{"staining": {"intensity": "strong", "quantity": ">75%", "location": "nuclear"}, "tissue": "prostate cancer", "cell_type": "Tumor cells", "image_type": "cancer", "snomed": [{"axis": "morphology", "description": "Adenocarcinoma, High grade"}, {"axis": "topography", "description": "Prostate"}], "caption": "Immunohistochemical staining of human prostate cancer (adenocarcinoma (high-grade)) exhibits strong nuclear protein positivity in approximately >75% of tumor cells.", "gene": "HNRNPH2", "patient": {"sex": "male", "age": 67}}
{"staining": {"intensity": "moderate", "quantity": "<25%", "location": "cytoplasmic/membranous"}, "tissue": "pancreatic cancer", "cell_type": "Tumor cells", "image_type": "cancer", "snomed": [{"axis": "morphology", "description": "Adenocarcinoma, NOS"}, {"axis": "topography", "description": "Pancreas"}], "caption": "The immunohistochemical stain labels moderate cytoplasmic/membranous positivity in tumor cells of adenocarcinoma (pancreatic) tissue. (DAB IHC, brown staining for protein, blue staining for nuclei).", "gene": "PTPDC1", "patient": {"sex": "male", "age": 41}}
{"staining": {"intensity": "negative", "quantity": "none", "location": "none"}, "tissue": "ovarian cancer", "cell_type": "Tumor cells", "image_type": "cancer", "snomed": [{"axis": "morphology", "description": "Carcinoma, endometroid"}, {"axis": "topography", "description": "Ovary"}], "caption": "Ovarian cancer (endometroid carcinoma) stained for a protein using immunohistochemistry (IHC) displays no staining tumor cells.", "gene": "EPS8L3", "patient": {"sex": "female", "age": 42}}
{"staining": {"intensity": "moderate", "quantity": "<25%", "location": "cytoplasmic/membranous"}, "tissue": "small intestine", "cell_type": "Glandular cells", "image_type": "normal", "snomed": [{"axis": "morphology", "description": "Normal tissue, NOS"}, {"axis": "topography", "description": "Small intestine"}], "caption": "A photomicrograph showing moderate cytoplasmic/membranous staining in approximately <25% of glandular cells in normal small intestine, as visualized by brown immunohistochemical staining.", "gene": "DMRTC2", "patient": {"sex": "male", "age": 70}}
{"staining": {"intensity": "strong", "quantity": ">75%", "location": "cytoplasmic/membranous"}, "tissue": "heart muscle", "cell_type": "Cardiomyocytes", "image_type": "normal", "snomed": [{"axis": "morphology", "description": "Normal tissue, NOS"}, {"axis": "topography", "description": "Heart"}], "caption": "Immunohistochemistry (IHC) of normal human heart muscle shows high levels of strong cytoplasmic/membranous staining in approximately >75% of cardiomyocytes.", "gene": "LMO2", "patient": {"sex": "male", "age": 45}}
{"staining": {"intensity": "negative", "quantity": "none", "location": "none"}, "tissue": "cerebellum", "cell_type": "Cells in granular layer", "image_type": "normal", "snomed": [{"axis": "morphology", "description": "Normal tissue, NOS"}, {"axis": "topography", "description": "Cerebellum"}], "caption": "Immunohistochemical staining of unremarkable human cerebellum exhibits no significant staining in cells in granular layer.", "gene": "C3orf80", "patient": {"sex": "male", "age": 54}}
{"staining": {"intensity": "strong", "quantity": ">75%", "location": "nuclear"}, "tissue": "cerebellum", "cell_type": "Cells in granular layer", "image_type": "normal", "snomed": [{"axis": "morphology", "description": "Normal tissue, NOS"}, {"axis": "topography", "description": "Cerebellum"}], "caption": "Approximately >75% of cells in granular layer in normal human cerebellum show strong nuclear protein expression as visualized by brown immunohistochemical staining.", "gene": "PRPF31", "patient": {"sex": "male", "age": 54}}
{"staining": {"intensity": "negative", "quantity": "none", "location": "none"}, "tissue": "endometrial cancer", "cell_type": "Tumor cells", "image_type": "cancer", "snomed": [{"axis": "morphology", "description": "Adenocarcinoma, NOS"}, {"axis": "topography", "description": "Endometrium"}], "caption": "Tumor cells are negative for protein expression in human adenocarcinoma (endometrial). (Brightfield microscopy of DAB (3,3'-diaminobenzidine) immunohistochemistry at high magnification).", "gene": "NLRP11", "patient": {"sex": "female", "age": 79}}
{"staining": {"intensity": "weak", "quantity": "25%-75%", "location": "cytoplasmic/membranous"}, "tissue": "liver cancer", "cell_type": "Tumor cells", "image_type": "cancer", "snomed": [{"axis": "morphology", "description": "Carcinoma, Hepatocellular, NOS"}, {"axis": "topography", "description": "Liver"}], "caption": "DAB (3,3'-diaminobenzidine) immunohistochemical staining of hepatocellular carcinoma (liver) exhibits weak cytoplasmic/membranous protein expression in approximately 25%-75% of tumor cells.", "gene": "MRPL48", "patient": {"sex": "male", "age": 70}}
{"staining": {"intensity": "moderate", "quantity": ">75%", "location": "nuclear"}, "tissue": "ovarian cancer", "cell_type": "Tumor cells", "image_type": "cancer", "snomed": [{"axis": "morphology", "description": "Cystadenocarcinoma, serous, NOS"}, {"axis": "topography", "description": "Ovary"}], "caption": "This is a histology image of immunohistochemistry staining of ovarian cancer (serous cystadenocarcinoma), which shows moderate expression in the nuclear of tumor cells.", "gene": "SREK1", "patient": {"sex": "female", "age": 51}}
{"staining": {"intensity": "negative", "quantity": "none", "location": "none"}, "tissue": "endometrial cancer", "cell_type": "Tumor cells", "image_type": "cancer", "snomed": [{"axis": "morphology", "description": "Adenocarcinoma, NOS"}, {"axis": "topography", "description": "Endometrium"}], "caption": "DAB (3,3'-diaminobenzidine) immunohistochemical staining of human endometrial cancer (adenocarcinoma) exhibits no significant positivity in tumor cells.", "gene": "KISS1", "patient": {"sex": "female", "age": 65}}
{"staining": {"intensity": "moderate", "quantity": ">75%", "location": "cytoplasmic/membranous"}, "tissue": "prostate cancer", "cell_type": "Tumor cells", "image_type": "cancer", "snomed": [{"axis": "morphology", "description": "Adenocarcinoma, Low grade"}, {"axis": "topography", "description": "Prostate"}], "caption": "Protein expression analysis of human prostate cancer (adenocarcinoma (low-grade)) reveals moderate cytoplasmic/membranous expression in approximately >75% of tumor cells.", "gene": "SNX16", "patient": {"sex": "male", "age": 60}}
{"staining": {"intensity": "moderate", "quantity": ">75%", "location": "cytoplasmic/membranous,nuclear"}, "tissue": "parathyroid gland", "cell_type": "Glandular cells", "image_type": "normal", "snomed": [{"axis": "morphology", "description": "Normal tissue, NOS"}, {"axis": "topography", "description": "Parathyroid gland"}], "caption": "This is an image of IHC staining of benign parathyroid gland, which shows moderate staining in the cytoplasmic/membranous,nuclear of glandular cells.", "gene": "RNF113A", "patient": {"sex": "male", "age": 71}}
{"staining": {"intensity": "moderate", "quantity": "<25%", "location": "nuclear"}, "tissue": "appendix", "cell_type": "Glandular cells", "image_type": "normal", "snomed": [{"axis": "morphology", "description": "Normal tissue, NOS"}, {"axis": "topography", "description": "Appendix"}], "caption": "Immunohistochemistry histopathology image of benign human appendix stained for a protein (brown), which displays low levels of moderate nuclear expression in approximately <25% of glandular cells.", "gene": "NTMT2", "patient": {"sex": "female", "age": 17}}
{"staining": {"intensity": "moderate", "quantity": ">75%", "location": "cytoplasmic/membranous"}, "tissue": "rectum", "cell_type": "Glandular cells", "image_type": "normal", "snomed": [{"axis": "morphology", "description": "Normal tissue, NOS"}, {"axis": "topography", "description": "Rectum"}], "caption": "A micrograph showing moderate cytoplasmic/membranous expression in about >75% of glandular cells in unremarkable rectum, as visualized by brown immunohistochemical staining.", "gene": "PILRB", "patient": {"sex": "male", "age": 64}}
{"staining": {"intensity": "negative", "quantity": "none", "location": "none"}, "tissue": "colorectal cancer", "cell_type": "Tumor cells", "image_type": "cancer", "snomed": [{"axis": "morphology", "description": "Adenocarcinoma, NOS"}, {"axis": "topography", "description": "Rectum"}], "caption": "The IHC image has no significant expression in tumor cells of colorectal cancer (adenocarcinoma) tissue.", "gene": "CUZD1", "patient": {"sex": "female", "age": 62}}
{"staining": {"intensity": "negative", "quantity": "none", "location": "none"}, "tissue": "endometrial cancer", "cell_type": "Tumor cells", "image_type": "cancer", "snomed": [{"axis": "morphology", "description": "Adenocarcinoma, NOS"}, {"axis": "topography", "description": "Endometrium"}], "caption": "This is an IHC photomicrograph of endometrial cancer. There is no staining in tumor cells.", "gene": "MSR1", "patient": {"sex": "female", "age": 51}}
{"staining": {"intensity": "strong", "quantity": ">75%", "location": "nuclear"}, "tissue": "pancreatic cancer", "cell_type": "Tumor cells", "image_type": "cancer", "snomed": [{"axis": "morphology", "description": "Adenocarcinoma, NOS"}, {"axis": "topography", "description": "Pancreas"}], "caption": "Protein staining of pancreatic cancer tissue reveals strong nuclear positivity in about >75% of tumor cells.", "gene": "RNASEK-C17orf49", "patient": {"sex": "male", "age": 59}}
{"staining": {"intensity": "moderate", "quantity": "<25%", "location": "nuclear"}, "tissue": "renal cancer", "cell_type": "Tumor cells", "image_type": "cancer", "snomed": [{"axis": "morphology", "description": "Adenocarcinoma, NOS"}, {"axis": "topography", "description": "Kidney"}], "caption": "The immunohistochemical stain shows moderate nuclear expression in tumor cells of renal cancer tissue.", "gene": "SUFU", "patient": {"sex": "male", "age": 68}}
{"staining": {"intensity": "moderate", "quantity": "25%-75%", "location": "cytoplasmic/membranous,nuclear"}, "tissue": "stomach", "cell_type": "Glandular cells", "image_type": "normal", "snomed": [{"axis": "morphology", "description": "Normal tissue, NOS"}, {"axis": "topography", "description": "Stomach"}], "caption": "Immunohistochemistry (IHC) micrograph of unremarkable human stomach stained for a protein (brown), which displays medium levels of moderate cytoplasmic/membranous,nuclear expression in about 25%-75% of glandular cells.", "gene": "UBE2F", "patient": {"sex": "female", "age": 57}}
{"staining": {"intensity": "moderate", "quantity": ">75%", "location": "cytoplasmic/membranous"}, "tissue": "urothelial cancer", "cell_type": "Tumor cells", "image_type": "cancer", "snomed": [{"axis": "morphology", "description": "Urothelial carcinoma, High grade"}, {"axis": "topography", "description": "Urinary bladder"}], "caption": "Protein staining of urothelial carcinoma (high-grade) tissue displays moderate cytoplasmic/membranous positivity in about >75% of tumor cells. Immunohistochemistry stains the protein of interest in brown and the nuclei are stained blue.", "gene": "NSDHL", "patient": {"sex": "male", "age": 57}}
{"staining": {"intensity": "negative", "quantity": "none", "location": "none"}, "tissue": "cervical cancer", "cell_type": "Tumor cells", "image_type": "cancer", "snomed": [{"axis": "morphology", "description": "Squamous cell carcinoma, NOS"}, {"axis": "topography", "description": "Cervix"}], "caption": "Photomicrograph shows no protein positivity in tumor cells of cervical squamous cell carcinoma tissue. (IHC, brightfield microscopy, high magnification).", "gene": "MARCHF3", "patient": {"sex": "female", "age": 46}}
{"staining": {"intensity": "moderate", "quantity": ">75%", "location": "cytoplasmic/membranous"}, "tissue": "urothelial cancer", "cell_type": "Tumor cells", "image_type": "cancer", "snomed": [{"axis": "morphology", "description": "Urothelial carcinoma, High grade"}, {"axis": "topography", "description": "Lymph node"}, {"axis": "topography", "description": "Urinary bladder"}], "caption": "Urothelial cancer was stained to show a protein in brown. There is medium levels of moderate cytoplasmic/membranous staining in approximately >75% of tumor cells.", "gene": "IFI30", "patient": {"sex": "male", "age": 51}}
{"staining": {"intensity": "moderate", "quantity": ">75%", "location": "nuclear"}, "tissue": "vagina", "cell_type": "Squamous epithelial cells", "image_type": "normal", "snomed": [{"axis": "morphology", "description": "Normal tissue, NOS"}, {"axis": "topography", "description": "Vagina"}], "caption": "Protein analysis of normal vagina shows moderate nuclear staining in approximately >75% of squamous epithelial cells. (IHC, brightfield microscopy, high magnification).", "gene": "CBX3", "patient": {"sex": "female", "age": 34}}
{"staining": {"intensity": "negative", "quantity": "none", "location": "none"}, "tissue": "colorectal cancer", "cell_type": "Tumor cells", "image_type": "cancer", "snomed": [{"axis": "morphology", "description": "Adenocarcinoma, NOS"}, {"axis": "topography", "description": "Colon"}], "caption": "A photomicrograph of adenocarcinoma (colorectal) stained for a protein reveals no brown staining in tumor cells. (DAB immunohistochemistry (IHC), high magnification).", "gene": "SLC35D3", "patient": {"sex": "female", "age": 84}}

======

TASK TO CARRY OUT –
Retype exactly, and only, the lines above from the one where "photomicrograph showing moderate" occurs up to and including the one where "(IHC) of normal" occurs.

RESULT –
{"staining": {"intensity": "moderate", "quantity": "<25%", "location": "cytoplasmic/membranous"}, "tissue": "small intestine", "cell_type": "Glandular cells", "image_type": "normal", "snomed": [{"axis": "morphology", "description": "Normal tissue, NOS"}, {"axis": "topography", "description": "Small intestine"}], "caption": "A photomicrograph showing moderate cytoplasmic/membranous staining in approximately <25% of glandular cells in normal small intestine, as visualized by brown immunohistochemical staining.", "gene": "DMRTC2", "patient": {"sex": "male", "age": 70}}
{"staining": {"intensity": "strong", "quantity": ">75%", "location": "cytoplasmic/membranous"}, "tissue": "heart muscle", "cell_type": "Cardiomyocytes", "image_type": "normal", "snomed": [{"axis": "morphology", "description": "Normal tissue, NOS"}, {"axis": "topography", "description": "Heart"}], "caption": "Immunohistochemistry (IHC) of normal human heart muscle shows high levels of strong cytoplasmic/membranous staining in approximately >75% of cardiomyocytes.", "gene": "LMO2", "patient": {"sex": "male", "age": 45}}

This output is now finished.